Evaluation of Maternal and Neonatal Outcomes of Assisted Reproduction Technology: A Retrospective Cohort Study
Background: To evaluate maternal and neonatal outcomes of assisted reproductive technology (ART). Materials and Methods: Pregnant women registered from 2015 through 2017 (n = 6994) at five perinatal centers that managed high-risk pregnancies in Mie, Japan, retrospectively. Rates of preterm birth (<37 gestational weeks), early onset preeclampsia (<34 gestational weeks), late onset preeclampsia (≥34 gestational weeks), low-lying placenta, placenta previa, placenta accreta, placental abruption, atonic bleeding, uterine rupture, and amniotic fluid embolism after ART were evaluated. ART was defined as in vitro fertilization and micro-fertilization. Fisher’s exact test, Mann–Whitney’s U test, and logistic regression analysis were used to analyze the data.

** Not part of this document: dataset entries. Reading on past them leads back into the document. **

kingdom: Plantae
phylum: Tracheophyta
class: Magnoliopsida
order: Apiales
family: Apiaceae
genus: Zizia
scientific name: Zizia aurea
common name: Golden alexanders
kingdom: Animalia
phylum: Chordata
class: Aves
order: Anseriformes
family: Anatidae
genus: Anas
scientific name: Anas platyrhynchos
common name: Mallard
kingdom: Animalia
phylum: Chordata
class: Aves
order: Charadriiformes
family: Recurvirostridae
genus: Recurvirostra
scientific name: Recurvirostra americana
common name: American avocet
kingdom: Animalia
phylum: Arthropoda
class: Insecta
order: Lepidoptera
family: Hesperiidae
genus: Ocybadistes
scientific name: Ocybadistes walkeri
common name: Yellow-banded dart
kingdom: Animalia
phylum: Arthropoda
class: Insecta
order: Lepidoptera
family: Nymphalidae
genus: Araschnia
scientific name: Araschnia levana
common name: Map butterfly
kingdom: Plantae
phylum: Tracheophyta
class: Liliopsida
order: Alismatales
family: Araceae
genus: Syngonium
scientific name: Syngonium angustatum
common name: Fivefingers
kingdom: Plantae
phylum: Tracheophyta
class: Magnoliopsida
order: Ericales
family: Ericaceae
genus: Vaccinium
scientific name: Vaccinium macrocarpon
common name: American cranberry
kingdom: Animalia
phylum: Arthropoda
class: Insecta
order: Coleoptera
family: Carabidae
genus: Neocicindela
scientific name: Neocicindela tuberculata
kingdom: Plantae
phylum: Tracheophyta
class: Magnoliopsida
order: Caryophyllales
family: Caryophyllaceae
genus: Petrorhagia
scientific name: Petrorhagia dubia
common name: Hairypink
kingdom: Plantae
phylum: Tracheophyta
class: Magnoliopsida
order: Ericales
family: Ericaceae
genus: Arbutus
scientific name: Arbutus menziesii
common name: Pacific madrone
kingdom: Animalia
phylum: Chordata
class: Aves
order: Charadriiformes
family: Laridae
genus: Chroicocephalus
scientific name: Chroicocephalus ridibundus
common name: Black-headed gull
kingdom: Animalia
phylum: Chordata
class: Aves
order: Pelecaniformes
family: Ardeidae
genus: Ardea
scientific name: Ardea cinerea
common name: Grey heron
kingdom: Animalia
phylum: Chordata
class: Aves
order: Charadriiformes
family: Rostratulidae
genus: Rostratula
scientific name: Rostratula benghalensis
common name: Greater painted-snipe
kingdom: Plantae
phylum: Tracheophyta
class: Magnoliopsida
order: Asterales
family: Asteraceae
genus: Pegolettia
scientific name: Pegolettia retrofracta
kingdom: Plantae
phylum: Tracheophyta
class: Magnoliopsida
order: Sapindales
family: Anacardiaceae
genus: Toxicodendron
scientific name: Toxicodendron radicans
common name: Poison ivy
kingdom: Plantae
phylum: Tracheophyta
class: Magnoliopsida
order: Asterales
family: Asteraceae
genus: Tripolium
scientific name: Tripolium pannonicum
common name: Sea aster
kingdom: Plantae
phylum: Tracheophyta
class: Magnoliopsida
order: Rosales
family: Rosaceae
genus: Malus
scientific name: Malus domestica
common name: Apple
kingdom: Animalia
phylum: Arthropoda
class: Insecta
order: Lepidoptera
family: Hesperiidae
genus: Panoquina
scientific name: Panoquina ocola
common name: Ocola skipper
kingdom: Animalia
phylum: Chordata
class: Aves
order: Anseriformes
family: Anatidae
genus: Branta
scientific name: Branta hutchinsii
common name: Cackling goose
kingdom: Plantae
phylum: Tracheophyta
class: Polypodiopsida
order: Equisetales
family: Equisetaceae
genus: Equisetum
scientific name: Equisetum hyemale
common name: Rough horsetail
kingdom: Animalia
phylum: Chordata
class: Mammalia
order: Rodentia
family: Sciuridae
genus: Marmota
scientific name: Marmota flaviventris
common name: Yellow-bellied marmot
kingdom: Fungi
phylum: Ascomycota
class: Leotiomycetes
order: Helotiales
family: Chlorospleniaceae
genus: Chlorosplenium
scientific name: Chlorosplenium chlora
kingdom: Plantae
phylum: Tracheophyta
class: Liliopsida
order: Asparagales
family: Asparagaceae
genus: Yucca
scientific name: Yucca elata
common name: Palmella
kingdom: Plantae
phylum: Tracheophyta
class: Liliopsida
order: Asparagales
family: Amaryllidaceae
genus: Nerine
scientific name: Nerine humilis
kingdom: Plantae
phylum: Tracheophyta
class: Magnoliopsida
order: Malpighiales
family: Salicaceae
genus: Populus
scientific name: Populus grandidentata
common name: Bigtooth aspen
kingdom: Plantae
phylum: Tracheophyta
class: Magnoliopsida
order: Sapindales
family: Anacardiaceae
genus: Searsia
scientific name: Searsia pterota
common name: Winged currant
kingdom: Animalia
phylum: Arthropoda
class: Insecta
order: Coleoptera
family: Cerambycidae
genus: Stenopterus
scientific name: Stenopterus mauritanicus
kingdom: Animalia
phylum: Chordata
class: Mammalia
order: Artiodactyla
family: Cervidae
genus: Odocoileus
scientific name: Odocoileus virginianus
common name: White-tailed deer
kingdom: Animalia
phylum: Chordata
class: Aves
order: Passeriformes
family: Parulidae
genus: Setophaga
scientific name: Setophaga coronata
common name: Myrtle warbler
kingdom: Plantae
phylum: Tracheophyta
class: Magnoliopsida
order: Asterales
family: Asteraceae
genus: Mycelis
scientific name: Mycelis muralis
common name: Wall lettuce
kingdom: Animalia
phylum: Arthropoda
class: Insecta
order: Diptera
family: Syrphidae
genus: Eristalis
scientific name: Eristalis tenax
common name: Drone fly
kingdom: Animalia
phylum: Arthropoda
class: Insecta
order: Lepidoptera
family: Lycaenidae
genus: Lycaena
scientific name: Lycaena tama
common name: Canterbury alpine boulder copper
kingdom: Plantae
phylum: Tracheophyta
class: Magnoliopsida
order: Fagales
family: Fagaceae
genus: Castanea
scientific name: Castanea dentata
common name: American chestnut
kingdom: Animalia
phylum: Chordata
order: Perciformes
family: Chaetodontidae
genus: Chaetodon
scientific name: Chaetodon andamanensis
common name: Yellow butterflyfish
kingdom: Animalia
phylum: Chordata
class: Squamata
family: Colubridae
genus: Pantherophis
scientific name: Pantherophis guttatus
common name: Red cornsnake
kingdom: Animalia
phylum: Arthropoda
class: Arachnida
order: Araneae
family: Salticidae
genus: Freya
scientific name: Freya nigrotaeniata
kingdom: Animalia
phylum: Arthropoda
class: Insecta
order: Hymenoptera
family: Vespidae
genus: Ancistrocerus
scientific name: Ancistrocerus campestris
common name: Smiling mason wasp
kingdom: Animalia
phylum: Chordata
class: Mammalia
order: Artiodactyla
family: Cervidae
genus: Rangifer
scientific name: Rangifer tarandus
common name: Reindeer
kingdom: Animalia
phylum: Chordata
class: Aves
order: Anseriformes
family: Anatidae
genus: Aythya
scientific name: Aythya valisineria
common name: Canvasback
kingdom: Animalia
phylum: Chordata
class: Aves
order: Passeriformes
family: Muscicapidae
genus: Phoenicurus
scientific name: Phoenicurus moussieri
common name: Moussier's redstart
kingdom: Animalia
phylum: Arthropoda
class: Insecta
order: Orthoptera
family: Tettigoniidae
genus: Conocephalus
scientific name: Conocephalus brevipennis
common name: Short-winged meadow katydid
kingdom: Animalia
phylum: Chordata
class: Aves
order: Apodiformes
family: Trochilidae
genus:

Results: Rates of obstetrical complications including low-lying placenta, placenta previa, placenta accreta, and atonic bleeding were increased with ART compared to those with the control. Particularly, ART was associated with a significantly increased rate of placenta accreta (adjusted odds ratio: 7.35, 95% confidence interval (CI): 3.20–16.6) and significantly decreased rate of placental abruption (adjusted odds ratio: 0.24, 95% CI: 0.07–0.61). Conclusions: This study showed that ART may reduce placental abruption and increase placenta previa. There is a possibility that the placenta attaches deeper in the myometrium because of ART.